[Stored data entries]
▽

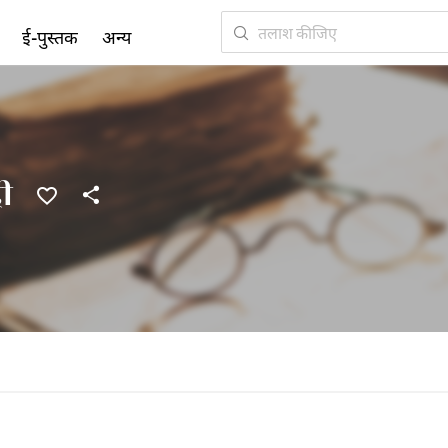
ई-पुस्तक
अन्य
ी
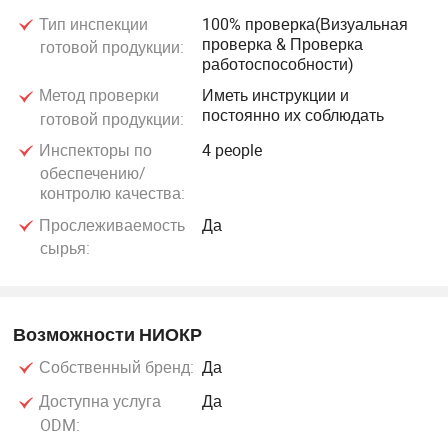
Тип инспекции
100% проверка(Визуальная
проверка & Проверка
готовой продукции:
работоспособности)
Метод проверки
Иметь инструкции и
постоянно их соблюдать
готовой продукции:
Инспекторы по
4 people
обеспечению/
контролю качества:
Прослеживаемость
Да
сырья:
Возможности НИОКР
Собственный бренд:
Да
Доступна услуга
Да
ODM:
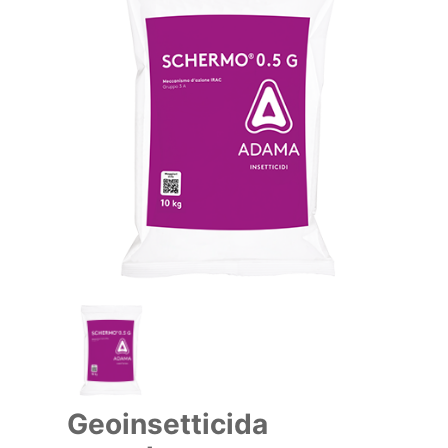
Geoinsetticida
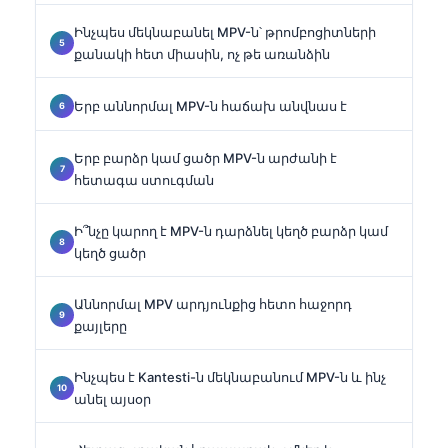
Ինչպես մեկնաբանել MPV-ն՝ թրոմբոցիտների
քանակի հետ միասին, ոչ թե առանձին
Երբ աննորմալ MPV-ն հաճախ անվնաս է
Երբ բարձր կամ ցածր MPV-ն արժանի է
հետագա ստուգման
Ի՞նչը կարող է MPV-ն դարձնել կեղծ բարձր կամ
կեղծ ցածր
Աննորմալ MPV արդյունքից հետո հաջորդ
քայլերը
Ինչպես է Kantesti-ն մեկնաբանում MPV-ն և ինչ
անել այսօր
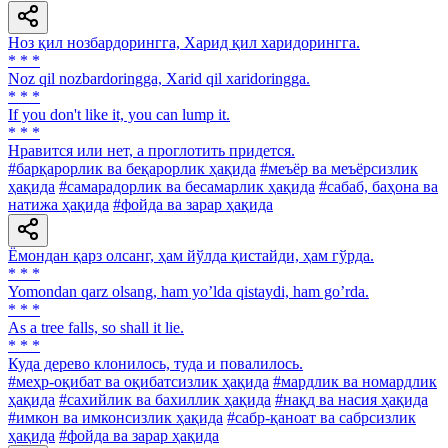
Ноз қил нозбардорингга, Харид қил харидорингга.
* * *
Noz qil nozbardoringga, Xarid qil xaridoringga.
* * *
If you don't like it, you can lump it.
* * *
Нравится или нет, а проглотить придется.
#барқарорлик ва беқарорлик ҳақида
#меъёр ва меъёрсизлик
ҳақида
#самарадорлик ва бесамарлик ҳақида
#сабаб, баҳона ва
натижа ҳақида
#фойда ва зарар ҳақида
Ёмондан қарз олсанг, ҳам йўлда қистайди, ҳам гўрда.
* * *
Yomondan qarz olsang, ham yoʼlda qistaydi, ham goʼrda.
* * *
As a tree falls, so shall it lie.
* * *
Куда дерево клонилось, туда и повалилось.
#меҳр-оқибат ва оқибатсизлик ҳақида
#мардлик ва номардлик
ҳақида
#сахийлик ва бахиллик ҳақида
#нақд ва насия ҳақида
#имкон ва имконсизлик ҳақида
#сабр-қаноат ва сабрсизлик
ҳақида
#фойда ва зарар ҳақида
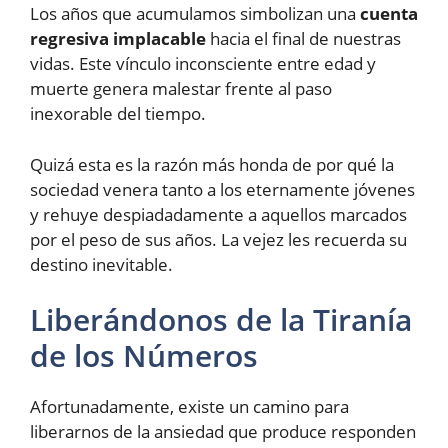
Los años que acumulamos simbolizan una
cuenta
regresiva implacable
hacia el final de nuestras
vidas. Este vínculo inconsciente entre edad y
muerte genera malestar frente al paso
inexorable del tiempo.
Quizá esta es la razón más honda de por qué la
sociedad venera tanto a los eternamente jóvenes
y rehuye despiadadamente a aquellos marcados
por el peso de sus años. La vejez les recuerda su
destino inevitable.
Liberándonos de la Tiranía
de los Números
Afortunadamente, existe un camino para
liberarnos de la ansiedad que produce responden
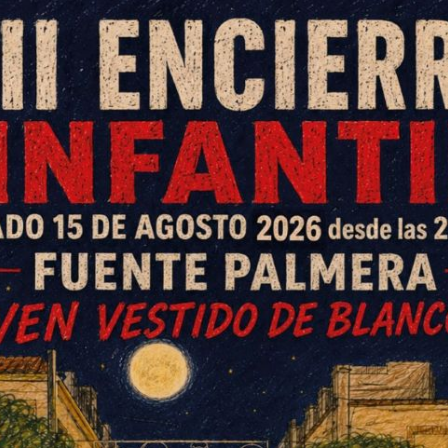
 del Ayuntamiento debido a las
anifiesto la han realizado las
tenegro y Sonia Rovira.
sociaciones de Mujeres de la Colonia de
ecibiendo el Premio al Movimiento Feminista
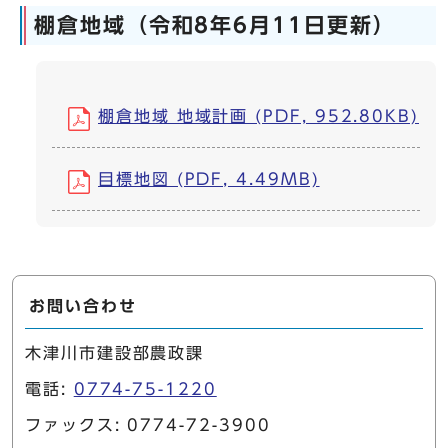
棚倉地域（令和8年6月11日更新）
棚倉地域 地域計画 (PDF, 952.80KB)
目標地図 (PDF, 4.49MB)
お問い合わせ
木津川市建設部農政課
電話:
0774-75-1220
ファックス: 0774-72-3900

△

Exercise directions: A faithful, word-for-word copy of the records above, pictures left out, is the answer.

Your solution:
ई-पुस्तक
अन्य
ी
Тип инспекции
100% проверка(Визуальная
проверка & Проверка
готовой продукции:
работоспособности)
Метод проверки
Иметь инструкции и
постоянно их соблюдать
готовой продукции:
Инспекторы по
4 people
обеспечению/
контролю качества:
Прослеживаемость
Да
сырья:
Возможности НИОКР
Собственный бренд:
Да
Доступна услуга
Да
ODM:
Geoinsetticida
Ինչպես մեկնաբանել MPV-ն՝ թրոմբոցիտների
քանակի հետ միասին, ոչ թե առանձին
Երբ աննորմալ MPV-ն հաճախ անվնաս է
Երբ բարձր կամ ցածր MPV-ն արժանի է
հետագա ստուգման
Ի՞նչը կարող է MPV-ն դարձնել կեղծ բարձր կամ
կեղծ ցածր
Աննորմալ MPV արդյունքից հետո հաջորդ
քայլերը
Ինչպես է Kantesti-ն մեկնաբանում MPV-ն և ինչ
անել այսօր
Ноз қил нозбардорингга, Харид қил харидорингга.
* * *
Noz qil nozbardoringga, Xarid qil xaridoringga.
* * *
If you don't like it, you can lump it.
* * *
Нравится или нет, а проглотить придется.
#барқарорлик ва беқарорлик ҳақида
#меъёр ва меъёрсизлик
ҳақида
#самарадорлик ва бесамарлик ҳақида
#сабаб, баҳона ва
натижа ҳақида
#фойда ва зарар ҳақида
Ёмондан қарз олсанг, ҳам йўлда қистайди, ҳам гўрда.
* * *
Yomondan qarz olsang, ham yoʼlda qistaydi, ham goʼrda.
* * *
As a tree falls, so shall it lie.
* * *
Куда дерево клонилось, туда и повалилось.
#меҳр-оқибат ва оқибатсизлик ҳақида
#мардлик ва номардлик
ҳақида
#сахийлик ва бахиллик ҳақида
#нақд ва насия ҳақида
#имкон ва имконсизлик ҳақида
#сабр-қаноат ва сабрсизлик
ҳақида
#фойда ва зарар ҳақида
Los años que acumulamos simbolizan una
cuenta
regresiva implacable
hacia el final de nuestras
vidas. Este vínculo inconsciente entre edad y
muerte genera malestar frente al paso
inexorable del tiempo.
Quizá esta es la razón más honda de por qué la
sociedad venera tanto a los eternamente jóvenes
y rehuye despiadadamente a aquellos marcados
por el peso de sus años. La vejez les recuerda su
destino inevitable.
Liberándonos de la Tiranía
de los Números
Afortunadamente, existe un camino para
liberarnos de la ansiedad que produce responden
 del Ayuntamiento debido a las
anifiesto la han realizado las
tenegro y Sonia Rovira.
sociaciones de Mujeres de la Colonia de
ecibiendo el Premio al Movimiento Feminista
棚倉地域（令和8年6月11日更新）
棚倉地域 地域計画 (PDF, 952.80KB)
目標地図 (PDF, 4.49MB)
お問い合わせ
木津川市建設部農政課
電話:
0774-75-1220
ファックス: 0774-72-3900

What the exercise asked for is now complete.